Dieser Friedensprozeß bedarf jetzt einer intensiven politischen Stärkung. Auch wenn die UCK jetzt ankündigt, sich aufzulösen, ist zu beachten, dass der parlamentarische Prozess der Gesetzes- und Verfassungsänderungen in Mazedonien ist noch nicht abgeschlossen; die UCK durch die Mission ”Essential Harvest” in ihrer Kampffähigkeit zwar geschmälert, aber nicht völlig entwaffet ist und der Waffenhandel mit den rivalisierenden Gruppierungen sowie die illegalen Finanztransfers in die Region nicht wirksam unterbunden sind.

pax christi unterstützt daher den Vorschlag von Bundesaußenminister Fischer nach einem ”Regionalprozeß Südosteuropa”. Ein solcher Prozeß kann zur politischen Lösung der brisanten Statusfragen beitragen, die regionale Zusammenarbeit stärken und den Balkan-Stabilitätspakt weiterführen. Zusätzlich zu diesen Maßnahmen drängt pax christi auf einen verstärkten Einsatz ziviler Friedensfachkräfte in Mazedonien, die über eine Beobachtung hinaus den Interessenaus- gleich zwischen verschiedenen Volksgruppen und den Aufbau demokratischer Strukturen fördern können. Ingesamt muß gewährleistet sein, dass für diese politische Untermauerung des Friedensprozesses genügend finanzielle Mittel seitens der Mitgliedsstaaten der Europäischen Union zur Verfügung gestellt werden.

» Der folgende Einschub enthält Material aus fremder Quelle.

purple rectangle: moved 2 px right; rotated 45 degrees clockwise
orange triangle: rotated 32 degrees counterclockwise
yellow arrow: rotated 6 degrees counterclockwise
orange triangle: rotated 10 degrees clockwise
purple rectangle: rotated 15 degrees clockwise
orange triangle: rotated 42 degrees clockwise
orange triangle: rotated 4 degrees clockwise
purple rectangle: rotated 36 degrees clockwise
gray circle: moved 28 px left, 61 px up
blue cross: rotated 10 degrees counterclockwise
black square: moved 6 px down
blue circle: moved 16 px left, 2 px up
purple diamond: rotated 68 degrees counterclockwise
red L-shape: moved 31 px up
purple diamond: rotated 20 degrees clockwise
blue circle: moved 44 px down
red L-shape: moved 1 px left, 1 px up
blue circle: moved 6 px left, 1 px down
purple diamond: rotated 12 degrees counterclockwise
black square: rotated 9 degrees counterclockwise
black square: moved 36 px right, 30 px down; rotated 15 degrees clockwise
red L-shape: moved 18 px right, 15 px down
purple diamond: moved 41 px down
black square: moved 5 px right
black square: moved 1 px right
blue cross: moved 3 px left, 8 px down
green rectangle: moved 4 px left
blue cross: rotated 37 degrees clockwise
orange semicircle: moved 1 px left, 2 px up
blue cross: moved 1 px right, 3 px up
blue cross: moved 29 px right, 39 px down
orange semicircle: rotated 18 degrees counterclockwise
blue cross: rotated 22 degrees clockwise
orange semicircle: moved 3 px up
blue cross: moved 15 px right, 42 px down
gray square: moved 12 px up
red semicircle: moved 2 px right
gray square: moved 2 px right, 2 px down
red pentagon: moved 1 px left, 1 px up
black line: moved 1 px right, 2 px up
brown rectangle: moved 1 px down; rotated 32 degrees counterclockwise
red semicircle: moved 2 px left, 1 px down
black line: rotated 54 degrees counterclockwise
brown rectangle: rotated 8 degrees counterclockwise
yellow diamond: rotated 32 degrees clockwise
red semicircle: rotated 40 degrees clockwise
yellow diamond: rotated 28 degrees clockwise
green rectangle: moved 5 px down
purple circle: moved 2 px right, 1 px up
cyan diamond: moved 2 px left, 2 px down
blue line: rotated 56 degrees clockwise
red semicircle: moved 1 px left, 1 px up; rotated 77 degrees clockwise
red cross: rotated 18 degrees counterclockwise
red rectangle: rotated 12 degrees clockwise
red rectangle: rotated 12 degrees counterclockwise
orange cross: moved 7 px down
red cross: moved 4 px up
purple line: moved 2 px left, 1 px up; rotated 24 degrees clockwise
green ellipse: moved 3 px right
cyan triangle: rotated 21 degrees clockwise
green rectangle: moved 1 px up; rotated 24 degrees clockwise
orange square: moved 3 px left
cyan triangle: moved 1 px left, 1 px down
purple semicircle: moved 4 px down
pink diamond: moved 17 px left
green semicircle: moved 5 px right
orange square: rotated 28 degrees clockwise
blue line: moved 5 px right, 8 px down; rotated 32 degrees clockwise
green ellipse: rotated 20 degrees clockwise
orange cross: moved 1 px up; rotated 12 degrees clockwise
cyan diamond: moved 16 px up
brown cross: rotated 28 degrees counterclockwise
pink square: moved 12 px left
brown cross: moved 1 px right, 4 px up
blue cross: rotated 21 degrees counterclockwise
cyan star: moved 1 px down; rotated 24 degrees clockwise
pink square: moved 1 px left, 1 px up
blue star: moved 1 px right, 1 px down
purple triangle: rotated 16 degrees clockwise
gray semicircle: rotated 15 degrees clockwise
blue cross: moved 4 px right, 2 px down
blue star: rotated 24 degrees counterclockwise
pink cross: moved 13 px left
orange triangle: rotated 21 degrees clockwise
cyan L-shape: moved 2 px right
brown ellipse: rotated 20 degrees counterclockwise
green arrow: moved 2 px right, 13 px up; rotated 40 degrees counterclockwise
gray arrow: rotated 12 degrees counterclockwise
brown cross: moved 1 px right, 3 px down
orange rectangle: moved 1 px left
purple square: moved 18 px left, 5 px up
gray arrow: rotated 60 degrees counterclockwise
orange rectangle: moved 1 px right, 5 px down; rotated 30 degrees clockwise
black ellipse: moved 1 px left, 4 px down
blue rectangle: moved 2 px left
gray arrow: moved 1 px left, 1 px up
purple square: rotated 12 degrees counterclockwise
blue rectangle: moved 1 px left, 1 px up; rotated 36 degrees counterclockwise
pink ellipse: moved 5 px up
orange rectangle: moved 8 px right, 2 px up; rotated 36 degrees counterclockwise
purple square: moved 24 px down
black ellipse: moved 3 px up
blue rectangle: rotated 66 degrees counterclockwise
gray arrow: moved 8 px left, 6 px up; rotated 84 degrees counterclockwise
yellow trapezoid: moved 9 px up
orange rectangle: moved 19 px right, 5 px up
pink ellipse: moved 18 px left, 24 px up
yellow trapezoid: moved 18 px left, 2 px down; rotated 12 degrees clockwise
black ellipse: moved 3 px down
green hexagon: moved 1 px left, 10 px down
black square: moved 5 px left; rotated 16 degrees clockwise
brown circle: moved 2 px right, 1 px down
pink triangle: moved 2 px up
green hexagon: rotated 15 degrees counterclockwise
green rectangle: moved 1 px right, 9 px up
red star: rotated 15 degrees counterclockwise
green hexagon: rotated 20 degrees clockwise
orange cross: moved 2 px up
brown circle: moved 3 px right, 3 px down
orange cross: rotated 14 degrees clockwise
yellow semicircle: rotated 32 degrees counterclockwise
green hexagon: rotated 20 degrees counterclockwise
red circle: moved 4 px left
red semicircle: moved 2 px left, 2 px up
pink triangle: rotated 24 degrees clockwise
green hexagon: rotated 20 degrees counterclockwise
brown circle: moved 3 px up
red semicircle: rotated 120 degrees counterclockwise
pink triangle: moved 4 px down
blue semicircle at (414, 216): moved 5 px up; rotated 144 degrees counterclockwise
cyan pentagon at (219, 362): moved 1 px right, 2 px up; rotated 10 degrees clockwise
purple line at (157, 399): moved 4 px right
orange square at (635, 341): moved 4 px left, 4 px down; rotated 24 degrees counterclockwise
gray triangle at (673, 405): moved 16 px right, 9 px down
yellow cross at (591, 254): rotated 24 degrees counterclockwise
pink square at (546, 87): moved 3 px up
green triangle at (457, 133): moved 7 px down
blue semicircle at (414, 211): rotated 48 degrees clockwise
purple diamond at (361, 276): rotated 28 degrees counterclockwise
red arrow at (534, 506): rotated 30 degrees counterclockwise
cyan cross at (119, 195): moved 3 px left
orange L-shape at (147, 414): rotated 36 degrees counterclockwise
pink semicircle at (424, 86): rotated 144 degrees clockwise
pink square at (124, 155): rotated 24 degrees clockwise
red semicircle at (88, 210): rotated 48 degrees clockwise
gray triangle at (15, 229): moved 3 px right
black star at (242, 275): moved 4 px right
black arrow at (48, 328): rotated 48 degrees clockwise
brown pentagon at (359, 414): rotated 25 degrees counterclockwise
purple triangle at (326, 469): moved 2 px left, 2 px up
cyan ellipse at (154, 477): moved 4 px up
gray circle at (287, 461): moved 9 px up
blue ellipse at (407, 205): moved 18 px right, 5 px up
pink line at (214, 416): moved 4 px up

Mit Blick auf die NATO als Träger der Mission ”Amber Fox” hält pax christi jedoch das “westliche Verteidigungsbündnis” nicht für den geeigneten Akteur. Begründete Vorbehalte auf mazedonischer Seite und Mißtrauen gegenüber Eigeninteressen oder einer Parteilichkeit der NATO könnten den Auftrag des Beobachterschutzes untergraben. Es ist zudem gefährlich und unakzeptabel, der NATO immer mehr Rollen zuzuweisen, die allein der UNO zustehen. Deshalb ist bei weiteren Mandaten sicher zu stellen, daß der Schutz der OSZE-Beobachter entweder durch Blauhelme der Vereinten Nationen oder durch ähnlich deutlich gekennzeichnete UNO-Verbände erfolgt. Nur innerhalb solcher Verbände sollte sich Deutschland künftig beteiligen.

Wie der Friedensprozeß jetzt in Mazedonien begleitet wird, sagt auch etwas darüber aus, ob die Europäische Union in Zukunft der zivilen Friedenssicherung den Vorrang vor militärischen Maßnahmen geben wird.